By Ari Burack
April 25, 2008
An anonymous tip by a real estate industry whistleblower has netted San Francisco more than $1.3 million, through the city’s recently established commercial real estate watchdog program, Assessor-Recorder Phil Ting announced Thursday.
Ting called the “amazing tip,” reported in 2006 following the passage of the city’s commercial real estate watchdog ordinance, “an example of how good government should work.”
Board of Supervisors President Aaron Peskin also hailed the program as a way of ensuring “our tax system is fair and equitable and everybody is playing by the same rules.” He added that the money “will help us pay for needed city services” while the city struggles with a substantial budget deficit this year.

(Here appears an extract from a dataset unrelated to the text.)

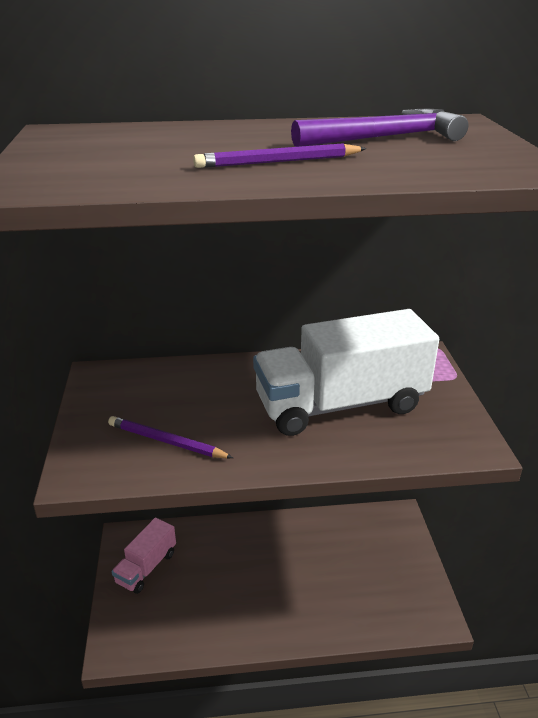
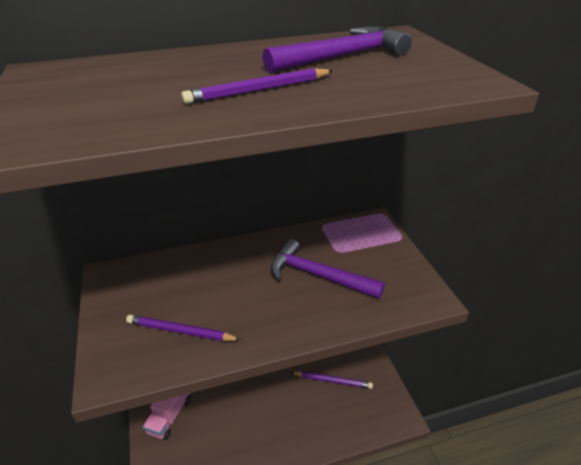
camera: 10 degrees left, 5 degrees up
(340, 405) = (318, 275): white truck -> purple hammer
(355, 560) = (333, 381): none -> purple pencil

The case involved a publicly traded real estate investment trust that failed to report that in 2001 it had acquired a majority stake in a partnership that owned an Inner Sunset District apartment building, according to the Assessor-Recorder’s Office.
That majority interest should have been reported and would have begun a reassessment of the property resulting in a “substantial increase” in property taxes to be paid to the city, according to the Assessor-Recorder’s Office.
An investigation revealed the city was owed $1.34 million in back taxes and interest, but that the mistake had not been deliberate, according to Ting.
“They came forward and admitted it,” Ting said. “We didn’t identify fraud in this case,” he added.
Assessor- Recorder Phil Ting
File photo by Luke Thomas
Peskin said the company has been assessed a $270,000 penalty.
Part of the watchdog program, the first of its kind in California according to Ting, is a reward for tips that correctly identify commercial property tax underpayments, up to 10 percent of the resulting tax increase, with a maximum of $500,000.
In this case, the Assessor-Recorder’s Office is recommending to the Board of Supervisors that the anonymous tipster receive 8 percent of the property taxes collected, nearly $60,000.
The tipster’s attorney, Mark Mosley, said that his client did not want to be publicly known because the person also works in the real estate industry.
Ting estimated that there may be “hundreds of other properties” in San Francisco for which taxes are being underpaid, and said he hoped the reward system would convince others to come forward.